Der SV Zölfaxing steht gut da: Platz vier und nur drei Punkte Rückstand auf Leader Siebenhirten. Die Flamingos werden im Frühjahr um die Meisterschaft mitspielen. So wie es auch von Anfang an von allen erwartet wurde.

Und trotzdem: Trainer Christian Windisch musste gehen (S. 73). Der Vorstand sprach dem Coach nicht mehr zur Gänze das Vertrauen aus, ein neuer Besen muss nun durch den Zwölfaxinger Sportplatz fegen. Und frischen Wind in den Flamingos-Teich bringen. Der Draht zwischen Trainer und Spieler soll nicht mehr hundertprozentig gepasst haben. Jetzt muss ein neuer Steuermann erst das Ruder an sich reißen, die Mannschaft schleunigst kennen lernen und sodann die Mission Wiederaufstieg ins Visier nehmen.

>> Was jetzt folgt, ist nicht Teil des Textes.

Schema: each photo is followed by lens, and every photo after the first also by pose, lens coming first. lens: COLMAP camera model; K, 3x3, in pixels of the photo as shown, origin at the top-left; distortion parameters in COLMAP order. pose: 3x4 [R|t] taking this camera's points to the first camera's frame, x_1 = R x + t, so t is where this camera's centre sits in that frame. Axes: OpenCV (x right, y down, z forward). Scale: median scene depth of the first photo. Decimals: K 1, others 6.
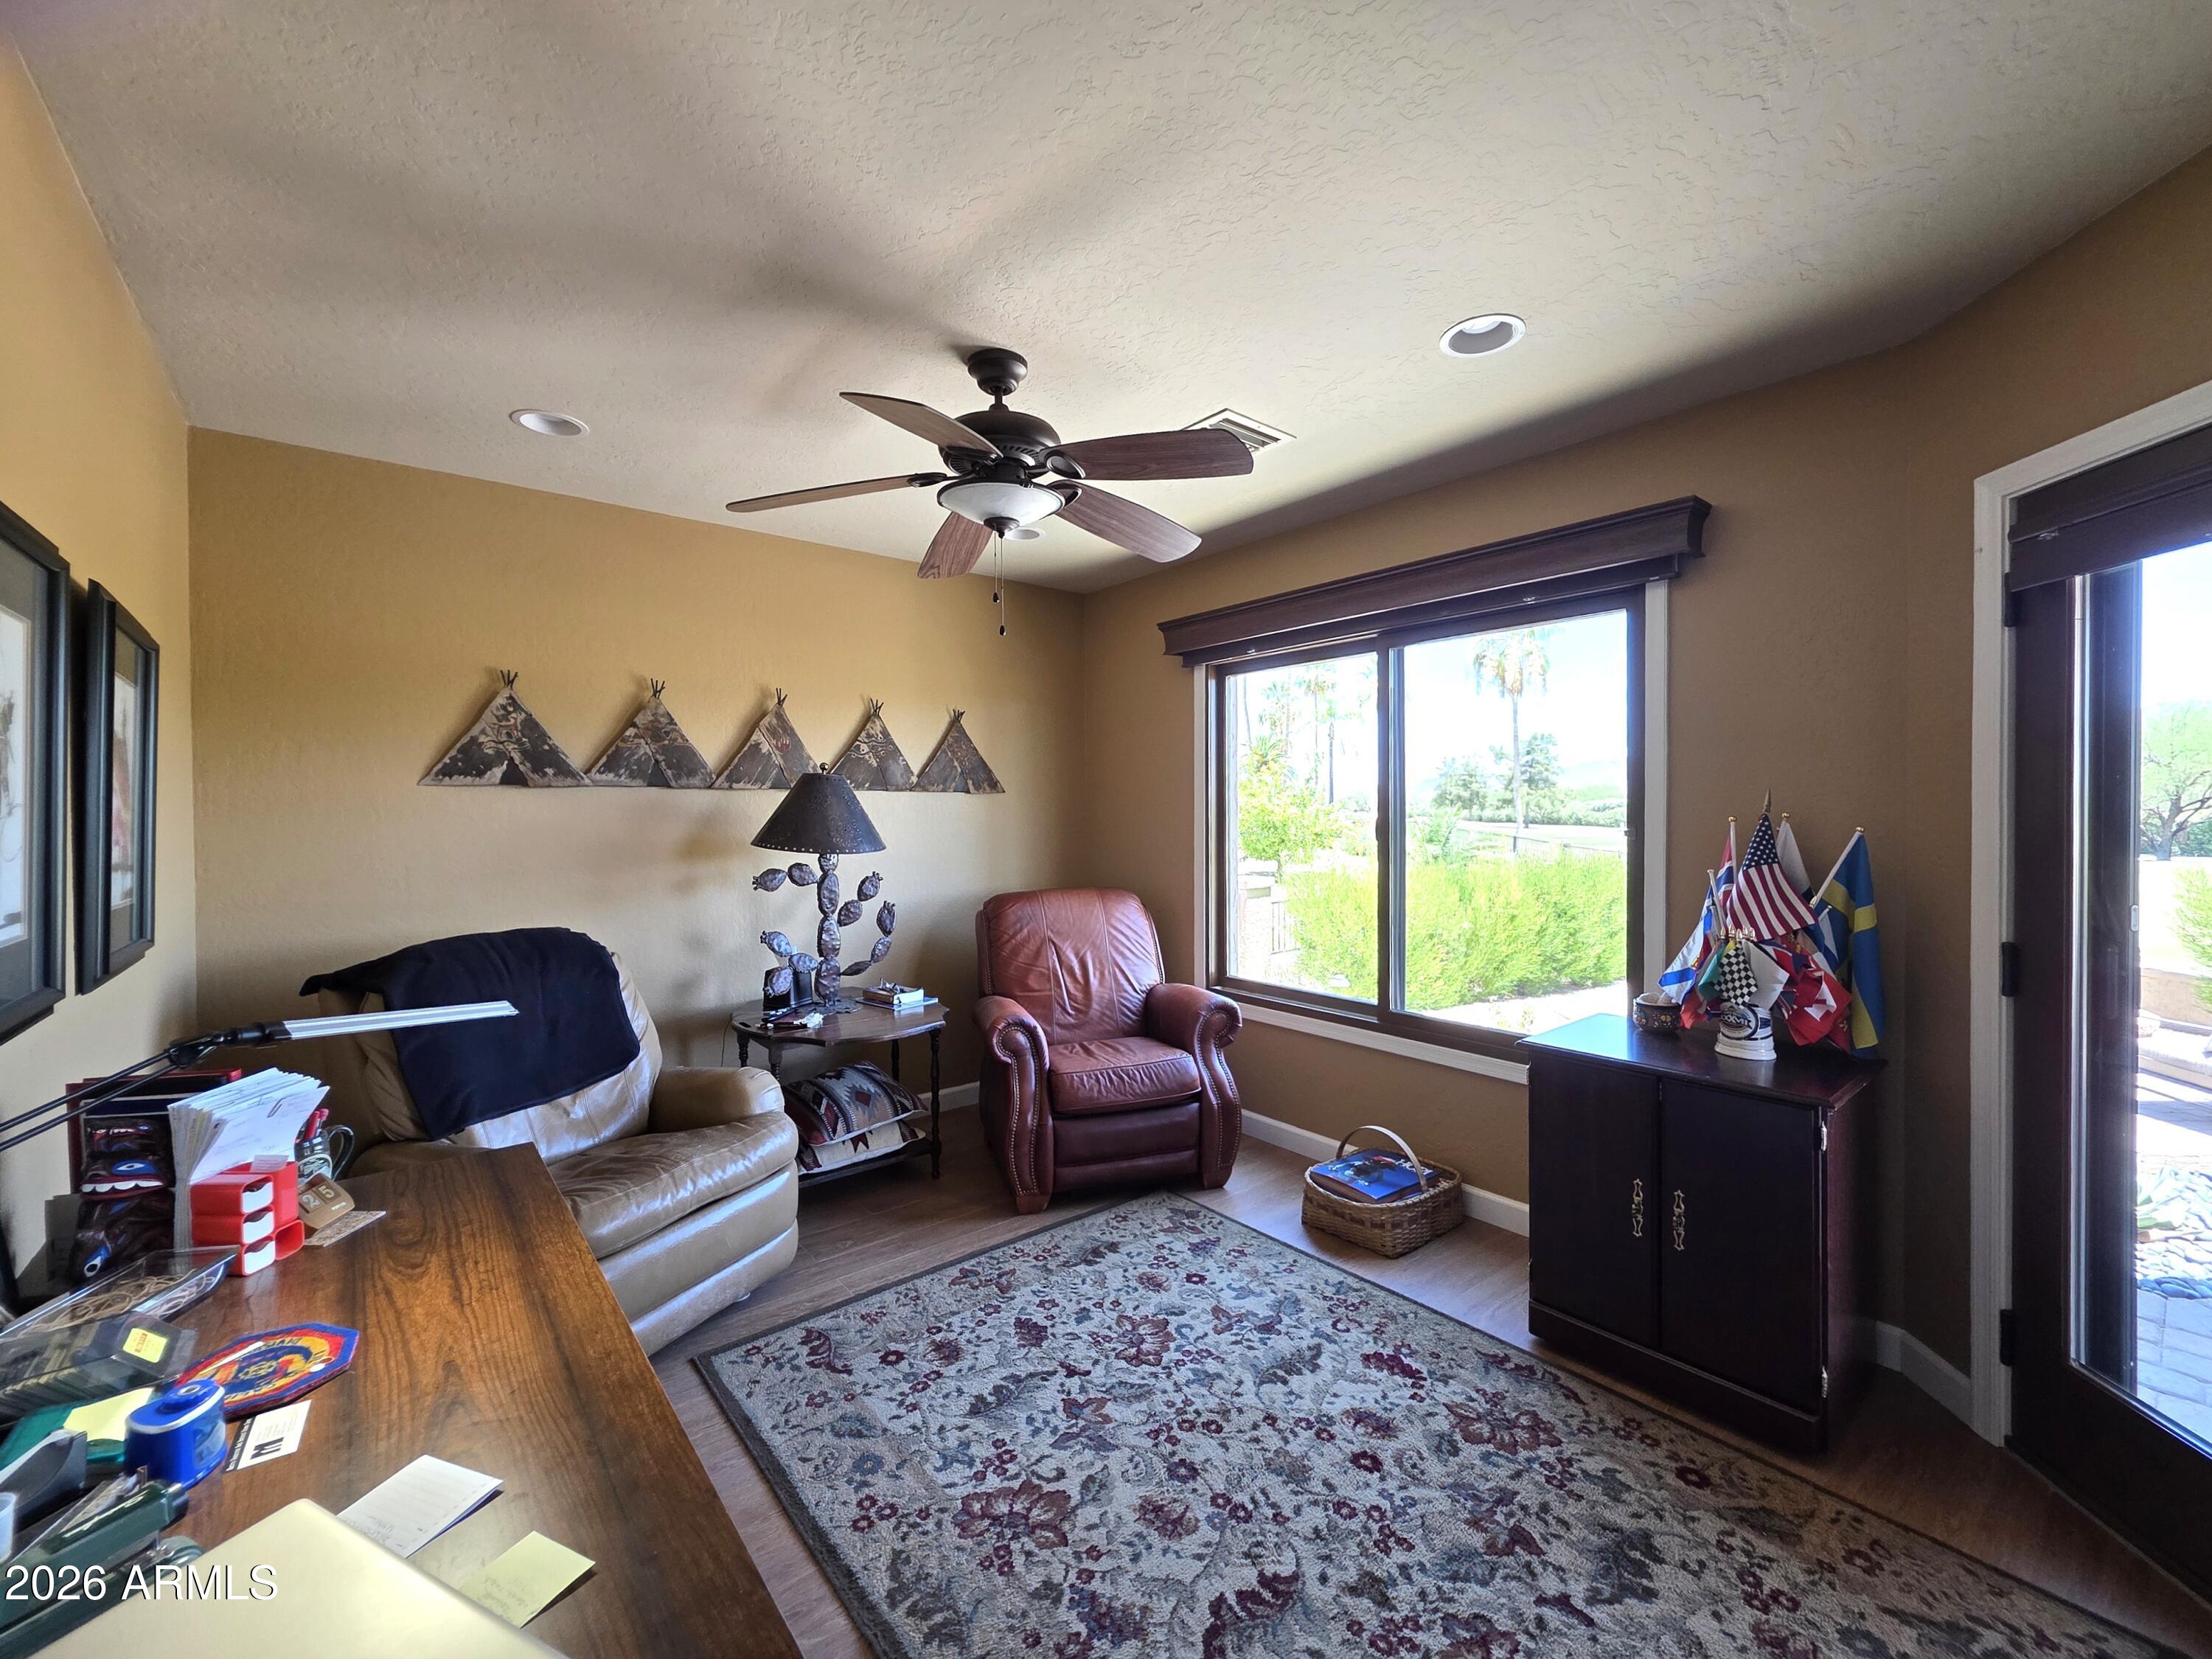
lens RADIAL K [[900.6, 0, 1107.9], [0, 900.6, 820.0], [0, 0, 1]] dist [0.000584, 0.001180]
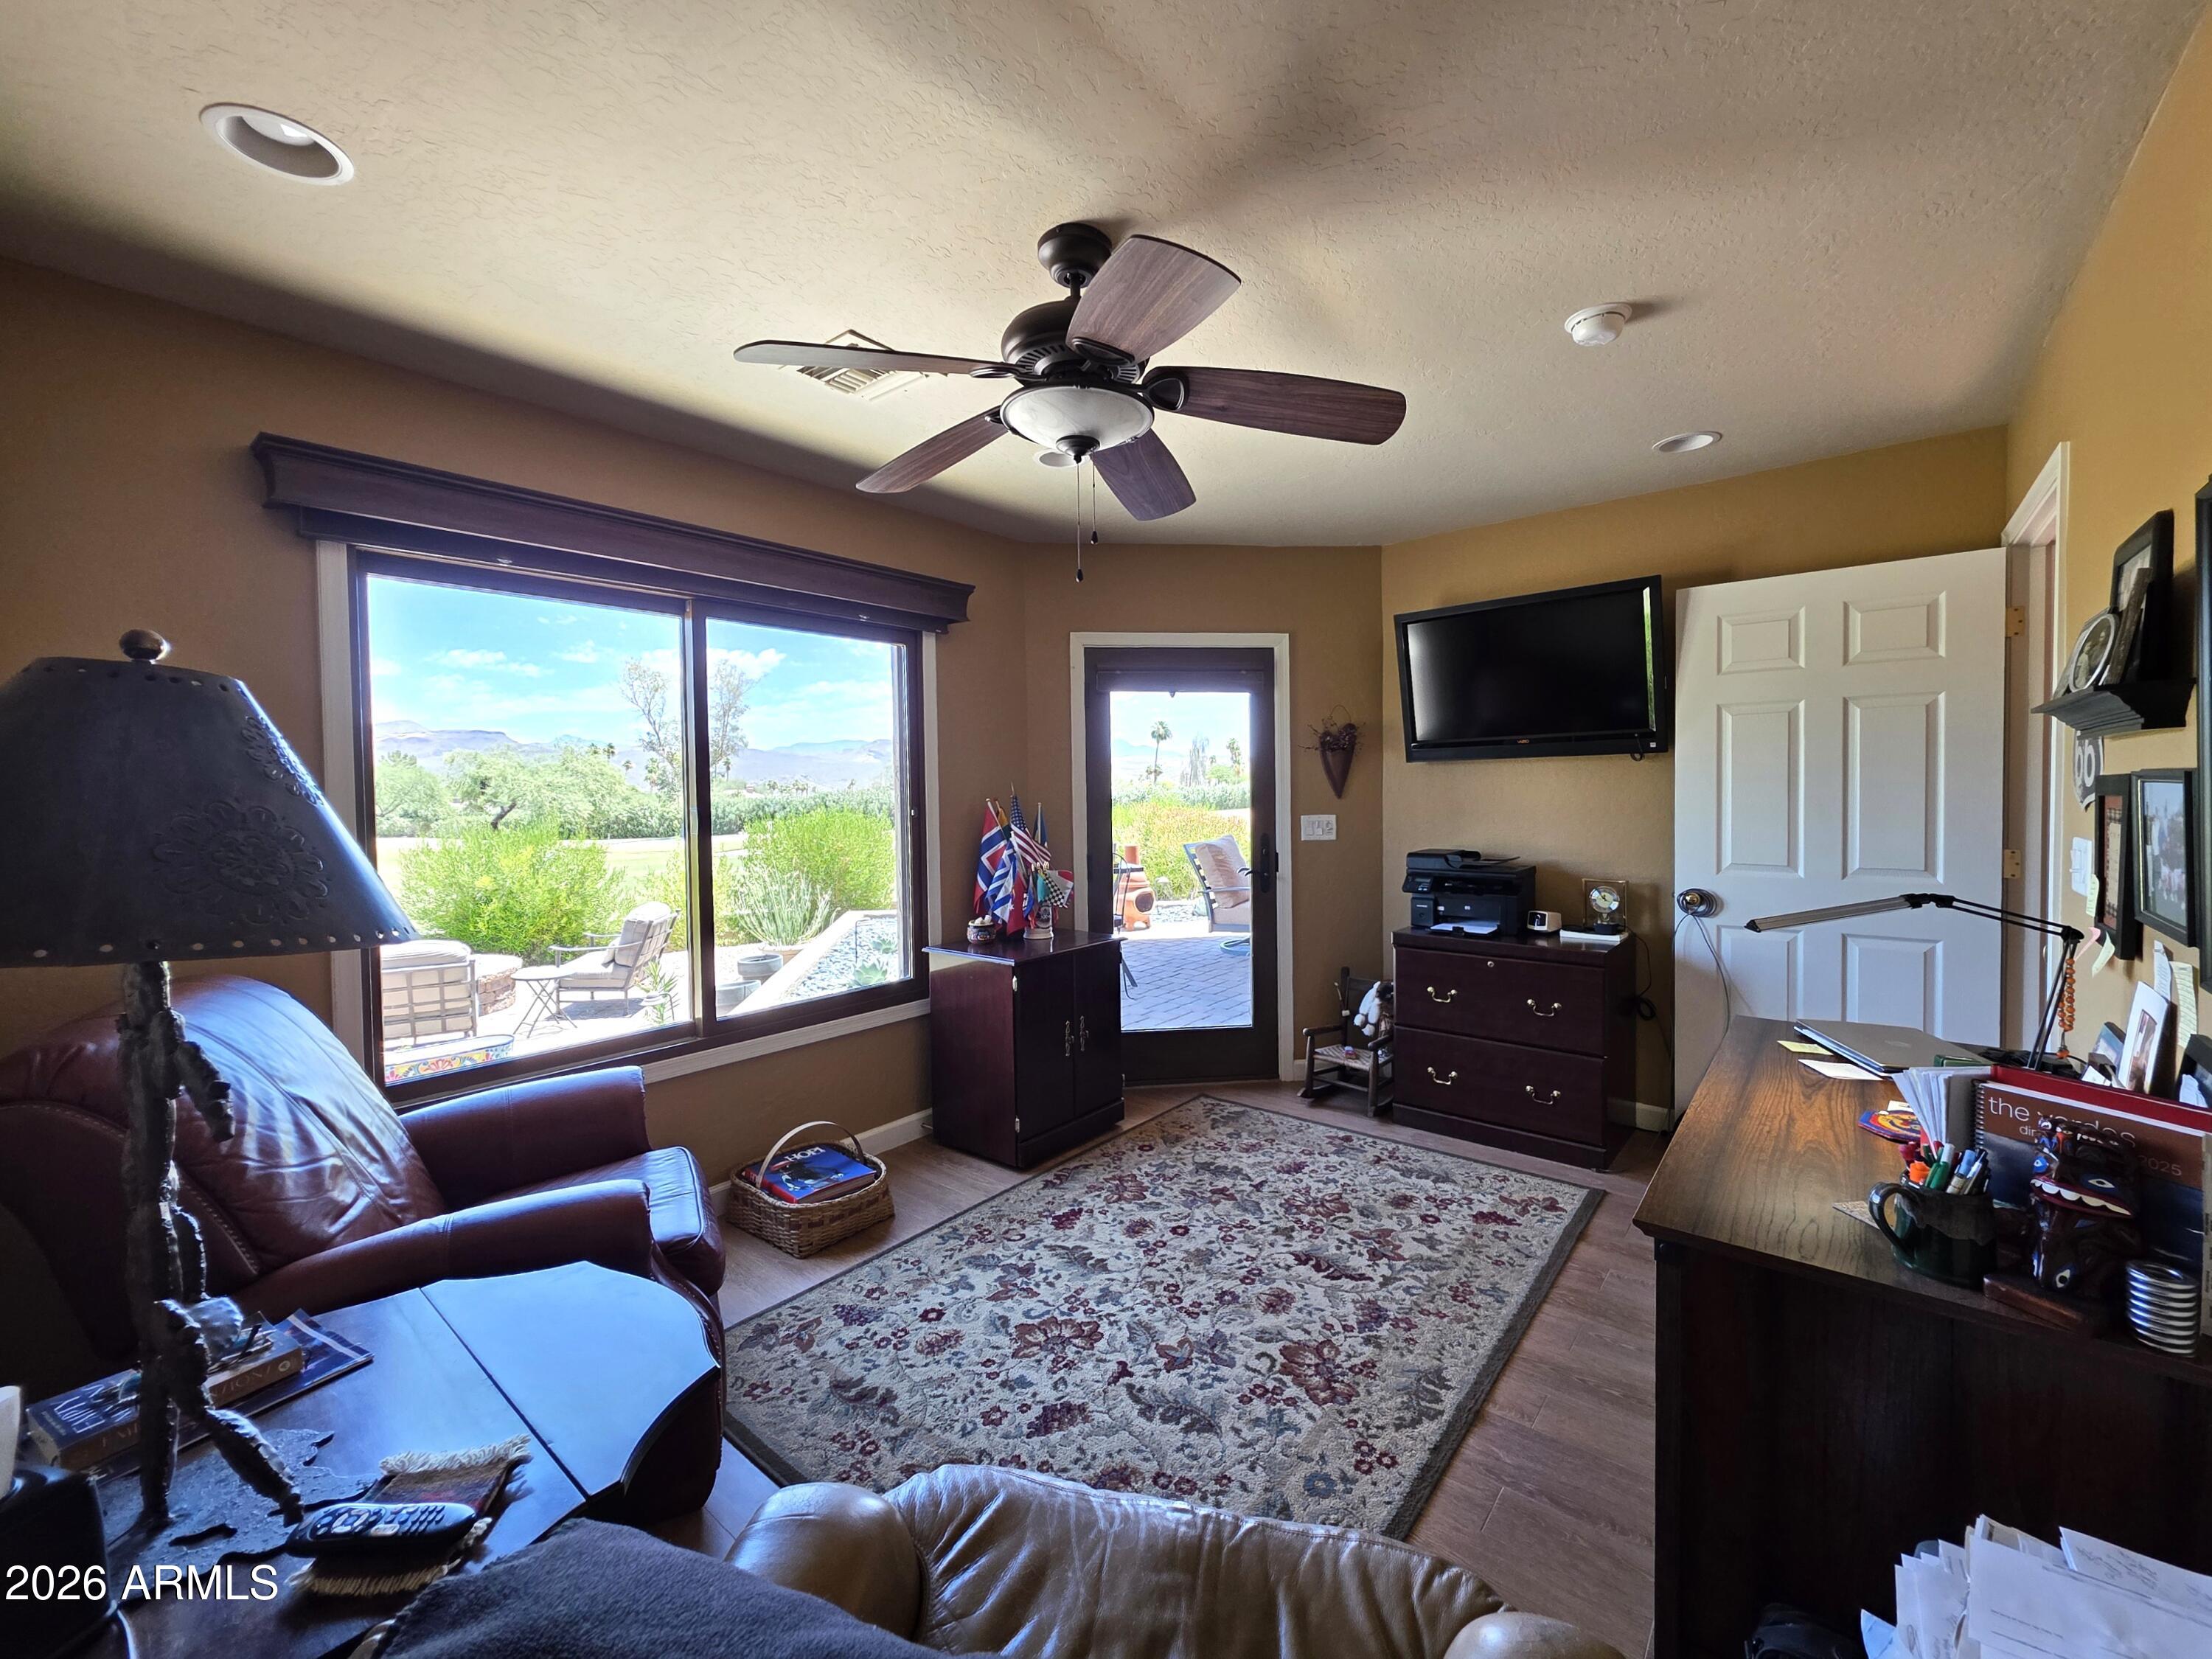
lens RADIAL K [[900.6, 0, 1107.4], [0, 900.6, 813.7], [0, 0, 1]] dist [0.000584, 0.001180]
pose [[-0.183378, -0.021093, 0.982816, -1.112566], [0.025524, 0.999331, 0.026210, -0.016145], [-0.982711, 0.029891, -0.182717, 1.340920]]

Die Ansprüche an den neuen Übungsleiter sind enorm. Denn der Titelkampf mit drei Konkurrenten wird beinhart. Der Neo-Coach hat außerdem nicht viel Zeit, um sich zu akklimatisieren. Ein Risiko-Schachzug der Zwölfaxinger, der auch in die Hose gehen kann. Was aber für die Flamingos spricht: Mit diesen Ambitionen und dieser Mannschaft, noch dazu mit der Aussicht auf Titelkampf, wird es ein Leichtes sein, einen Top-Trainer, der der Sache auch gewachsen ist, zu finden.